The merger of two optical giants, the French Essilor (active on the global market of the ophthalmic optic) with the Italian Luxottica (active on the market of the manufacture of eyeglass frames) for an amount of EUR 46 billion. Approved without condition by the European Commission and the American Federal Trade Commission, this operation creates an indispensable worldwide competitor on the glasses sector.[15. Reuters, 16 January 2017, Le français Essilor crée un géant de l’optique de 46 Mds EUR avec le fabricant de Ray Ban]
Graphic 2 shows the biggest transactions occurring within the first quarter of 2018.[16. Mergermarket Trend Reports, 13 April 2018, French M&A activity during Q1 2018]
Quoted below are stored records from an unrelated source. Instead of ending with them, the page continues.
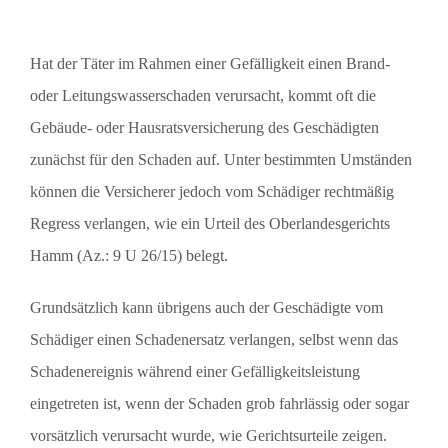
Hat der Täter im Rahmen einer Gefälligkeit einen Brand-
oder Leitungswasserschaden verursacht, kommt oft die
Gebäude- oder Hausratsversicherung des Geschädigten
zunächst für den Schaden auf. Unter bestimmten Umständen
können die Versicherer jedoch vom Schädiger rechtmäßig
Regress verlangen, wie ein Urteil des Oberlandesgerichts
Hamm (Az.: 9 U 26/15) belegt.
Grundsätzlich kann übrigens auch der Geschädigte vom
Schädiger einen Schadenersatz verlangen, selbst wenn das
Schadenereignis während einer Gefälligkeitsleistung
eingetreten ist, wenn der Schaden grob fahrlässig oder sogar
vorsätzlich verursacht wurde, wie Gerichtsurteile zeigen.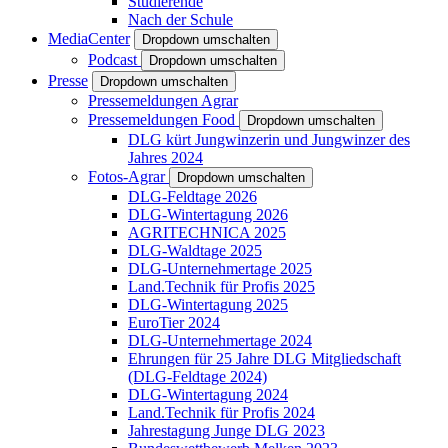
Studierende
Nach der Schule
MediaCenter
Dropdown umschalten
Podcast
Dropdown umschalten
Presse
Dropdown umschalten
Pressemeldungen Agrar
Pressemeldungen Food
Dropdown umschalten
DLG kürt Jungwinzerin und Jungwinzer des
Jahres 2024
Fotos-Agrar
Dropdown umschalten
DLG-Feldtage 2026
DLG-Wintertagung 2026
AGRITECHNICA 2025
DLG-Waldtage 2025
DLG-Unternehmertage 2025
Land.Technik für Profis 2025
DLG-Wintertagung 2025
EuroTier 2024
DLG-Unternehmertage 2024
Ehrungen für 25 Jahre DLG Mitgliedschaft
(DLG-Feldtage 2024)
DLG-Wintertagung 2024
Land.Technik für Profis 2024
Jahrestagung Junge DLG 2023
However, these examples maybe not express a permanent and long-term increase of cross-border M&A transactions involving France. To this end, it is urgent to be able to wait to see the effects of the reforms, the persistence of the current optimism in the business world, and the progress of the international diplomatic and political environment. We can nevertheless only wish the confirmation of this trend in favor of cross-border M&A transactions, driven by a favorable macro-economic environment, and notably by the accentuation of the intra- European cooperation. Indeed, France does not hide its European ambition and its willingness to make Europe once again a strategic economic center in the world. The increase of specific internal and external threats in view of the current geopolitical situation suggests the need for greater coordination within the European Union and the acceleration of the common European project, which should proceed through mergers and acquisitions between the firms from states, in particular.
4. Outlook
It is worth considering the impact on the economy of the increase in the number of M&A transactions for the future, which benefits from this resurgence of activities. The rise of M&A transactions is tantamount to the circulation of wealth, and the liberal economy as a whole benefits from it. This is why reforms are implemented, and a propitious wind is blowing on the M&A market, thus generating a virtuous circle. Corporate law is accordingly affected by such adjustments, but some segments of the law seem to be adapted, in particular competition law, thanks to the supervision of the European Commission, tailored for such transactions in accordance with its liberal policy. The regulation on M&A operations may still need some improvements, in anticipation of the announced Mega Deals.
The ongoing substantial reform of French social law was noticed. This also considers, among other actions, setting up a digital Labor Code by 2020 to respond and adapt to the digital challenge. It should create a pedagogical internet tool that would allow the facililtation of understanding and access to labor law, and encouraging prospective investors to opt for M&A operations in France, rather than elsewhere.
Lastly, a new law project has been announced for 2018, called the PACTE Law. With this new law, Minister of Economy Bruno Le Maire aims to ease the legal provisions of the Hamon Law of March 17, 2014 regarding consumption. It would principally target the amelioration of the performances of the very small firms (TPE), as well as of the small and medium-sized enterprises (PME), and to associate the employees with the company’s results. With these improvements on the legal and economic sides, many French companies should strengthen their domestic capabilities, and at least some of them should be able to establish themselves internationally by taking part in M&A transactions.